Démonstration : L’âme humaine a des idées (par la Propos. 22, partie 2) par lesquelles (en vertu de la Propos. 23, partie 2) elle se connaît elle-même ainsi que son corps (par la Propos. 19, partie 2), et les corps extérieurs (par le Corollaire de la Propos. 16 et par la Propos. 17, partie 2), le tout comme existant en acte. Donc (par les Propos. 45 et 46, partie 2), elle a une connaissance adéquate de l’infinie et éternelle essence de Dieu.
Scholie : Nous voyons par là que l’essence infinie de Dieu et son éternité sont choses connues de tous les hommes. Or, comme toutes choses sont en Dieu et se conçoivent par Dieu, il s’ensuit que nous pouvons de cette connaissance en déduire beaucoup d’autres qui sont adéquates de leur nature, et former ainsi ce troisième genre de connaissance dont nous avons parlé (dans le Schol. 2 de la Propos. 40, partie 2), et dont vous aurons à montrer dans la partie cinquième la supériorité et l’utilité. Mais comme tous les hommes n’ont pas une connaissance également claire de Dieu et des notions communes, il arrive qu’ils ne peuvent imaginer Dieu comme ils font les corps, et qu’ils ont uni le nom de Dieu aux images des choses que leurs yeux ont coutume de voir, et c’est là une chose que les hommes ne peuvent guère éviter, parce qu’ils sont continuellement affectés par les corps extérieurs. …
E5P29Dm : L’âme, en tant qu’elle conçoit l’existence présente du corps, conçoit la durée, laquelle se détermine dans le temps, et elle n’a, par conséquent, que le pouvoir de concevoir les choses en relation avec le temps (par la Propos. 21, part. 5 et la Propos. 26, part. 2). Or, l’éternité ne peut se déterminer par la durée (en vertu de la Déf. 8, part. 1 et de l’Explication qui la suit). Donc l’âme, sous ce point de vue, n’a pas le pouvoir de concevoir les choses sous le caractère de l’éternité ; mais comme il est de la nature de la raison de concevoir les choses sous le caractère de l’éternité (par le Coroll. 2 de la Propos. 44, part. 2), et qu’il appartient aussi à la nature de l’âme de concevoir l’essence du corps sous le caractère de l’éternité (par la Propos. 23, part. 5), et comme enfin, hormis ces deux choses, rien de plus n’appartient à l’essence de l’âme (par la Propos. 13, part. 2), il s’ensuit que cette puissance de concevoir les choses sous le caractère de l’éternité n’appartient à l’âme qu’en tant qu’elle conçoit l’essence du corps sous le caractère de l’éternité. C. Q. F. D.

# # # #

_CONSIGNE:_ Rédigez la suite de l'extrait consacré à l'âme et à l'éternité, en reprenant juste après sa dernière phrase.

# # # #

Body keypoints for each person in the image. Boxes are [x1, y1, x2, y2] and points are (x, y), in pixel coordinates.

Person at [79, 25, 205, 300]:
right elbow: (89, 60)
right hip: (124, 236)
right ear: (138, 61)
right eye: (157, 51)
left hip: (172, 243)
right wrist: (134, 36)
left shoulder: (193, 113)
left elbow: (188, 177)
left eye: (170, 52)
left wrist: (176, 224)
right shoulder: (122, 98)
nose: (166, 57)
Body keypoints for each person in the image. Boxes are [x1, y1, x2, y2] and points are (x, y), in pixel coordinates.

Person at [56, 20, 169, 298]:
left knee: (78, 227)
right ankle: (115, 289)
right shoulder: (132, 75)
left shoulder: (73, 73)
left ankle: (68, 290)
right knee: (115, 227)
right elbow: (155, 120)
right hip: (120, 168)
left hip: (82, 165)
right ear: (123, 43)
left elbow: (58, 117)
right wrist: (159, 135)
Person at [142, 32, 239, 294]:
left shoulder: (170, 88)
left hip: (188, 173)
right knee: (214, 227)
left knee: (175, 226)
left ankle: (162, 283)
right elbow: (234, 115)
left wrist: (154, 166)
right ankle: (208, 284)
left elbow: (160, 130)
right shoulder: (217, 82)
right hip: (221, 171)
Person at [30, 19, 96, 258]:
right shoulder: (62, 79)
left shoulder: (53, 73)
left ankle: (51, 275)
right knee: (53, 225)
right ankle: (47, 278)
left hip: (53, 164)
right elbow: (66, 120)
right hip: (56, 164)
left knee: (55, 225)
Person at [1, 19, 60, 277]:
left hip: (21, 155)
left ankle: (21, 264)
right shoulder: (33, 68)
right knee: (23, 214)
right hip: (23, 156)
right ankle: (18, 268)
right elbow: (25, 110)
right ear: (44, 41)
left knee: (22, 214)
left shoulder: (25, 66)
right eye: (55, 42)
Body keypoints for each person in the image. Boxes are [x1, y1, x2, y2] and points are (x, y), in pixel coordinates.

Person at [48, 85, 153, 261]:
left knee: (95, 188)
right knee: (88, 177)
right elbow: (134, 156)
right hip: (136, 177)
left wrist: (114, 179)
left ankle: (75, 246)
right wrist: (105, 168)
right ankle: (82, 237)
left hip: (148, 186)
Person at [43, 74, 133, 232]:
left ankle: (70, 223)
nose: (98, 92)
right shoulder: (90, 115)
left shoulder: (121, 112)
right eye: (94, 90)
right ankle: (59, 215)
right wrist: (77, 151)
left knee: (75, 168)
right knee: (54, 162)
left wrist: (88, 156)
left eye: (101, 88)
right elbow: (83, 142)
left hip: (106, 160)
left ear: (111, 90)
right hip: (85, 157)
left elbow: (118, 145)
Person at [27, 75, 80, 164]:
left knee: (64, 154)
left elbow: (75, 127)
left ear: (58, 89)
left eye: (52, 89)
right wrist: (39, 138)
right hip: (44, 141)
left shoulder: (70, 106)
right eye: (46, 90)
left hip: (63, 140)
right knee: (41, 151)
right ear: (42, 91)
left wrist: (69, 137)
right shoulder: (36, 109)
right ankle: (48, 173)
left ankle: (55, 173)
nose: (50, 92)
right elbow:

# # # #

_RÉPONSE ATTENDUE:_
Scholie : Nous concevons les choses comme actuelles de deux manières : ou bien en tant que nous les concevons avec une relation à un temps ou un lieu déterminés, ou bien en tant que nous les concevons comme contenues en Dieu et résultant de la nécessité de la nature divine. Celles que nous concevons de cette seconde façon comme vraies ou comme réelles, nous les concevons sous le caractère de l’éternité, et leurs idées enveloppent l’essence éternelle et infinie de Dieu, ainsi que nous l’avons montré dans la Propos. 45, part. 2 ; voyez aussi le Scholie de cette Proposition.
E5P30 : Notre âme, en tant qu’elle connaît son corps et soi-même sous le caractère de l’éternité, possède nécessairement la connaissance de Dieu, et sait qu’elle est en Dieu et est conçue par Dieu.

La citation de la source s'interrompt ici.